Madonna and The Breakfast Club

7 Agosto 2020 di Stefano Olivari

Madonna and The Breakfast Club è uno dei film-documentario musicali più interessanti fra le migliaia che ormai sono disponibili sulle varie piattaforme e che ci fanno dedicare spesso più tempo alla scelta che alla visione. Il docudrama di Guy Guido, con una credibilissima Jamie Auld nella parte di Madonna, è incentrato sul primo periodo newyorkese di Madonna, che arrivò ventenne dal Michigan nel 1978 e che avrebbe svoltato quattro anni dopo.

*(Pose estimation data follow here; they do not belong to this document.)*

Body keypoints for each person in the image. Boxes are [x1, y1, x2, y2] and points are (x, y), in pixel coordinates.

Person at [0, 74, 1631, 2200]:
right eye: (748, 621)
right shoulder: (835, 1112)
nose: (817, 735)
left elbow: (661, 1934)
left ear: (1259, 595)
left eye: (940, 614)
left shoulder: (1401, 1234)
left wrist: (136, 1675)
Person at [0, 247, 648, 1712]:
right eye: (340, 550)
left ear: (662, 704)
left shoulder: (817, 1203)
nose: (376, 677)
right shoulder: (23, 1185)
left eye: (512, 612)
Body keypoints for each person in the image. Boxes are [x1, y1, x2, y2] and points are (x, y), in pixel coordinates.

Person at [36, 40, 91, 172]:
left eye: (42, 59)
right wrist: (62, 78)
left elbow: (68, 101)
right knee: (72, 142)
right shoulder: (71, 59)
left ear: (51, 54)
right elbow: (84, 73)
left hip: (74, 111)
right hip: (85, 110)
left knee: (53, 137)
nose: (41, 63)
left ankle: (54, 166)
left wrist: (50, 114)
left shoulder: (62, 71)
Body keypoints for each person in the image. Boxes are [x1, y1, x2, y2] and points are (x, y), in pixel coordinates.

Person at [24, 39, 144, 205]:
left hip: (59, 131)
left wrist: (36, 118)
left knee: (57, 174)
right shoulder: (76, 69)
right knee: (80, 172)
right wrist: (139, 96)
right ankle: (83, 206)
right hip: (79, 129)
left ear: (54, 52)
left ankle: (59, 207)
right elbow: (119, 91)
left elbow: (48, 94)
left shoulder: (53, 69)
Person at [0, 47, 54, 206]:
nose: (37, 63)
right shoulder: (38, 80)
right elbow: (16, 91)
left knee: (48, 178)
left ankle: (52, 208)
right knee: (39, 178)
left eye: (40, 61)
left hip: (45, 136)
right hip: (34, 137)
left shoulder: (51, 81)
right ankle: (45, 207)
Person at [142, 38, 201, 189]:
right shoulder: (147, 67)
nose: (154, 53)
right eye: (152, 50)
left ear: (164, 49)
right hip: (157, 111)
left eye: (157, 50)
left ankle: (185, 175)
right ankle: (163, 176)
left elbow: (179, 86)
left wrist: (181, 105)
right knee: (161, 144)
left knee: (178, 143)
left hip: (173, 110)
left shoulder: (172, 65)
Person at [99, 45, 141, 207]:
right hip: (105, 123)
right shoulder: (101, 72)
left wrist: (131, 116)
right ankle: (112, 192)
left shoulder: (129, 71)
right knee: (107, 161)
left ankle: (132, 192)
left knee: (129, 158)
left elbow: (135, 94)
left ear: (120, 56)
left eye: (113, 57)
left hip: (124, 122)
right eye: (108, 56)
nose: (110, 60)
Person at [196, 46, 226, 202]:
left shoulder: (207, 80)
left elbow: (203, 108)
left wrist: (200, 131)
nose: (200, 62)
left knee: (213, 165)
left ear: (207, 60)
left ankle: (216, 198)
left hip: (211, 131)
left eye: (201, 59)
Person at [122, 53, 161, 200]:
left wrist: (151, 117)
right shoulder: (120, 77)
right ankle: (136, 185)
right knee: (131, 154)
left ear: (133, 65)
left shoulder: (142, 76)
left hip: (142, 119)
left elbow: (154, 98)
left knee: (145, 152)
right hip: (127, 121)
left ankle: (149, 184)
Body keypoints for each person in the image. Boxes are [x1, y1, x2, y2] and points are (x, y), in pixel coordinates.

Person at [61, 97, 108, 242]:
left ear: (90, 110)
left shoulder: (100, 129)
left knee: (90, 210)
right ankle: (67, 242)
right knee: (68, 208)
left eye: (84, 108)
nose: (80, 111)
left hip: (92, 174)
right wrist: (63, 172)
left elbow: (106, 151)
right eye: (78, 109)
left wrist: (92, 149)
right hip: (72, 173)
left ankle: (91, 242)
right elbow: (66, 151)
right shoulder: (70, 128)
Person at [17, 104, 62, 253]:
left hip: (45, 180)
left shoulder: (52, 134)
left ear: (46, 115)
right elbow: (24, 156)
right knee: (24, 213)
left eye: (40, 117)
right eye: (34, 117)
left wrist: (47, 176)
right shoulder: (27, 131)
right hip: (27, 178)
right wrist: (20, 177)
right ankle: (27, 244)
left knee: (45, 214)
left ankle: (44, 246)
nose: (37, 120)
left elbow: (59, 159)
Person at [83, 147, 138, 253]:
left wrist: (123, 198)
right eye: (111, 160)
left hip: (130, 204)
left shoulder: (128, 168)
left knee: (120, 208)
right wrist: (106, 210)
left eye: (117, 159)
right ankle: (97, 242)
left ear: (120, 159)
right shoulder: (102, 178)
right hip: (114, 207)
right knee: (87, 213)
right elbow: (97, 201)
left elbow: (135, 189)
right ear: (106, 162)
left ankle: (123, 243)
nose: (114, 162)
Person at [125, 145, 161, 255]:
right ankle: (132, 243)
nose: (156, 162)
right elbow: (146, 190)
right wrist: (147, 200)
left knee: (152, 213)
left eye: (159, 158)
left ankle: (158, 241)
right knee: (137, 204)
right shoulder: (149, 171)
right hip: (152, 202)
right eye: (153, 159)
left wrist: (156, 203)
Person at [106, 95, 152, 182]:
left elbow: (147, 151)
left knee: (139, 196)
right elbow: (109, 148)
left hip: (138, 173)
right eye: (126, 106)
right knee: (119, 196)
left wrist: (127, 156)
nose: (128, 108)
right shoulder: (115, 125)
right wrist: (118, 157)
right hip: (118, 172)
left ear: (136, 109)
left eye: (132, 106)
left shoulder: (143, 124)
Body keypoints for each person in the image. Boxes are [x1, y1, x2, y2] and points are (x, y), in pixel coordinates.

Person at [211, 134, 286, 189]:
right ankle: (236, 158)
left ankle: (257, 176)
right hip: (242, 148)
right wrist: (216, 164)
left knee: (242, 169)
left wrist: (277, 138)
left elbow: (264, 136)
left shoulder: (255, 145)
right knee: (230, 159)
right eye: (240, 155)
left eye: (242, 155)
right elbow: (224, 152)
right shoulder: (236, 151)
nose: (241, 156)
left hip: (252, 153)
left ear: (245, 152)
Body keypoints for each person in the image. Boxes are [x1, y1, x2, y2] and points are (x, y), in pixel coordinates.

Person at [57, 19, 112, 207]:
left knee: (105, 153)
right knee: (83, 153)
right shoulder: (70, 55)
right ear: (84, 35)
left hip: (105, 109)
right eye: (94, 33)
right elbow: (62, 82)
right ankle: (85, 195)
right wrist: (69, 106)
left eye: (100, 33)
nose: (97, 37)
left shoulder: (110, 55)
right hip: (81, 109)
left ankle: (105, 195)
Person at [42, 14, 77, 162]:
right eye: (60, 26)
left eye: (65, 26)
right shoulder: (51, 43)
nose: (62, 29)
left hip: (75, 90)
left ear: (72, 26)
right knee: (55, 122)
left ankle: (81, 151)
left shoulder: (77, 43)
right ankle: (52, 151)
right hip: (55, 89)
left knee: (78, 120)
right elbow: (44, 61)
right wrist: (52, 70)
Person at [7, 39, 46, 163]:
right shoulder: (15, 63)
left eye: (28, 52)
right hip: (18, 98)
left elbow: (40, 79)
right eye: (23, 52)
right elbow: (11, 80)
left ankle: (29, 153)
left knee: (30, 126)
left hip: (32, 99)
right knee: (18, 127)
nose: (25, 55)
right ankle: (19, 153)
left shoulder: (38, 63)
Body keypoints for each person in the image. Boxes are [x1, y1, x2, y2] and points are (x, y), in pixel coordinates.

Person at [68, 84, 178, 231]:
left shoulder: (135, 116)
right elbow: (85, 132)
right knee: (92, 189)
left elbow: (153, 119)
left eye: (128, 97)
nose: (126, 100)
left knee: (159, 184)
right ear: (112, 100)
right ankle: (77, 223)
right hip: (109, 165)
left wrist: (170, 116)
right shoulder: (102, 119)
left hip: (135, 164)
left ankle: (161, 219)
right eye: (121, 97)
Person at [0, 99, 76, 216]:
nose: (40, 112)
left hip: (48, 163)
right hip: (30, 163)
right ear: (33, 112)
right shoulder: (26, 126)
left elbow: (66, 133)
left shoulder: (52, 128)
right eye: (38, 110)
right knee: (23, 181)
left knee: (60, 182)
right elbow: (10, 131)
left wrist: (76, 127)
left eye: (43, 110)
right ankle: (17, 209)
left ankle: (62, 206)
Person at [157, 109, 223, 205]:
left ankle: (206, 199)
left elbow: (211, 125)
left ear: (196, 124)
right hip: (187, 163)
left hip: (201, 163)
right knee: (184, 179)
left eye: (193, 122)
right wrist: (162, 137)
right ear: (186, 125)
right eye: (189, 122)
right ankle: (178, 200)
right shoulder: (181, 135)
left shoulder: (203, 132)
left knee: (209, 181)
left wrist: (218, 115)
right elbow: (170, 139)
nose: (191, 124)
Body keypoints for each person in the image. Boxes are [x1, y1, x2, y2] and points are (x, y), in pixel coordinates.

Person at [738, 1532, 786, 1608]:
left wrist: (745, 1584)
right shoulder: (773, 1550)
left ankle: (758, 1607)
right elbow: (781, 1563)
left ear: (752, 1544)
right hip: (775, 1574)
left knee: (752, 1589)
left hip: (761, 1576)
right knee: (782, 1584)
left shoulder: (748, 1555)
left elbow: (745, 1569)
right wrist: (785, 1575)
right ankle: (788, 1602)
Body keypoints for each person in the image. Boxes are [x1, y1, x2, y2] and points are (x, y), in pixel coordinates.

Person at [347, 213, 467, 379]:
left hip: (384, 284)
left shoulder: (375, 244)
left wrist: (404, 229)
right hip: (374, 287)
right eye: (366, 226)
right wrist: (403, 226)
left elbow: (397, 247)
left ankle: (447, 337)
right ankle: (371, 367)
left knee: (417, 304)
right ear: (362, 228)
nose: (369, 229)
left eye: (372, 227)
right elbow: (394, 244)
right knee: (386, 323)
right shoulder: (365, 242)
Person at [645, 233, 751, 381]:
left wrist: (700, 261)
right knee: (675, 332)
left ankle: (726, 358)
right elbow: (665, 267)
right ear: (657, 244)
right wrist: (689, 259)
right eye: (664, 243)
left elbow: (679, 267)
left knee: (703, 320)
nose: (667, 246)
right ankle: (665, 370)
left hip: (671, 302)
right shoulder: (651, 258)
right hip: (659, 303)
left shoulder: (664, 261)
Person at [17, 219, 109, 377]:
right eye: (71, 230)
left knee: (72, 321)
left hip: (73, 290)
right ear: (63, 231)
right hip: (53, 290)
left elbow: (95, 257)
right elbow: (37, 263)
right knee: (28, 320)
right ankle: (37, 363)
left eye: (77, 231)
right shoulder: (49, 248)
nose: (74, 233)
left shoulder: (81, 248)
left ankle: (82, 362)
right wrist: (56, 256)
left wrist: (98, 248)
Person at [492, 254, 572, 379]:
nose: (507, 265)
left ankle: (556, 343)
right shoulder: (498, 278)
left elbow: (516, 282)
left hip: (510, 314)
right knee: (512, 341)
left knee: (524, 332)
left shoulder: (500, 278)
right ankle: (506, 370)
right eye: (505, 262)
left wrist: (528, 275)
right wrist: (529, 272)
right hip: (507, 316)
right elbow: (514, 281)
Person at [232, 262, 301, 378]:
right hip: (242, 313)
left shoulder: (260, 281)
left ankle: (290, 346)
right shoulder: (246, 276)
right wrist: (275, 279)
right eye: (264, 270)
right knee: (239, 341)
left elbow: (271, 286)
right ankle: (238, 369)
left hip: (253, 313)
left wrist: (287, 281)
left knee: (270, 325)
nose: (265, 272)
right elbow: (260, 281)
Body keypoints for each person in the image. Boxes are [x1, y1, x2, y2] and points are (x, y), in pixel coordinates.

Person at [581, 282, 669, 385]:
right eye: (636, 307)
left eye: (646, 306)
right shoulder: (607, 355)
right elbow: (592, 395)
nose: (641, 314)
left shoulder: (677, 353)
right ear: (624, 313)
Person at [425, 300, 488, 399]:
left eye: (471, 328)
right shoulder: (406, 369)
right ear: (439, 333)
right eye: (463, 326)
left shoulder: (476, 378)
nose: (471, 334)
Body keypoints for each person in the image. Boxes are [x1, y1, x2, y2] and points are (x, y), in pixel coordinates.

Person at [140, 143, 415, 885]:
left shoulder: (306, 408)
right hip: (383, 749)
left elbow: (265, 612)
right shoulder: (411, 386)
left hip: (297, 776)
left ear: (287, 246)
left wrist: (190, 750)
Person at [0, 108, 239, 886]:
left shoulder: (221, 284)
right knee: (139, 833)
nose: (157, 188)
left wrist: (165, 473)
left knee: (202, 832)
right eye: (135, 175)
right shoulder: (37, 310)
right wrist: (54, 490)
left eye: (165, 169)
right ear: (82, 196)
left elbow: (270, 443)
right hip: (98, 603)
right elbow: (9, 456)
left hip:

Madonna and The Breakfast non è una biografia autorizzata, non c’è il contributo di Madonna ed è un bene perché la popstar viene raccontata non da giornalisti di corte ma da persone, soprattutto Dan Gilroy, che l’hanno conosciuta prima che diventasse Madonna, persone che forse si sono sentite usate ma che comunque anche a decenni di distanza mantengono una notevole ammirazione per l’ambizione di Madonna, riconoscendole di essersi costruita da sola, senza raccomandazioni o scorciatoie.

Madonna arrivò a New York come aspirante ballerina, ma dopo aver conosciuto Gilroy ed essere andata ad abitare con lui in una sinagoga sconsacrata iniziò ad interessarsi alla batteria, poi alla chitarra, poi alla scrittura di canzoni e infine al ruolo più da copertina, che era e rimane quello di cantante. Gilroy, che con dubbio stile mette a disposizione del regista anche registrazioni privatissime, era un musicista, che insieme al fratello Ed e ad altri aveva questo gruppo di non grande successo, appunto i Breakfast Club. Madonna, fidanzata con Dan, entrò in punta di piedi, come batterista più che dignitosa e in pochissimo tempo diventò l’unico motivo di interesse.

Sono anni in cui Madonna fa ogni tentativo possibile per raggiungere il successo. Fa la modella, partecipa come ballerina ad una tournée di Patrick Hernandez nell’estate di Born to be alive, stalkerizza qualunque agente o produttore del mondo dello spettacolo. Con la new wave non memorabile dei Breakfast Club il successo non arriva e così con il nuovo fidanzato, Stephen Bray, Madonna forma gli Emmy. Anche qui pochi riscontri, ma il suo giro di conoscenze si allarga e Madonna almeno riesce a far ascoltare le canzoni che scrive, pur ricevendo tante porte in faccia.

Un discografico vero lo trova finalmente nel 1982, per Everybody, che diventa un fenomeno soprattutto statunitense. L’anno successivo il primo album, Madonna, e poi la carriera che tutti conoscono. Merito del film è quello di mostrare la Madonna degli anni difficili, sia pure in una New York edulcorata (fu aggredita diverse volte, in un caso anche vittima di stupro) e con la povertà, visto che per anni non ebbe di che pagarsi una stanza (arrivò con 35 dollari), trasformata in vita da artista.

Dal punto di vista della narrazione puntare sulla feroce determinazione e sull’ambizione di Madonna è stata una buona scelta, ma non bisogna dimenticarne il talento di autrice musicale e di anticipatrice di mode, una delle poche icone anni Ottanta a non essere rimasta ingabbiata in quel decennio meraviglioso. Che regalò un po’ di gloria anche ai Breakfast Club rimasti senza di lei, con Right on track.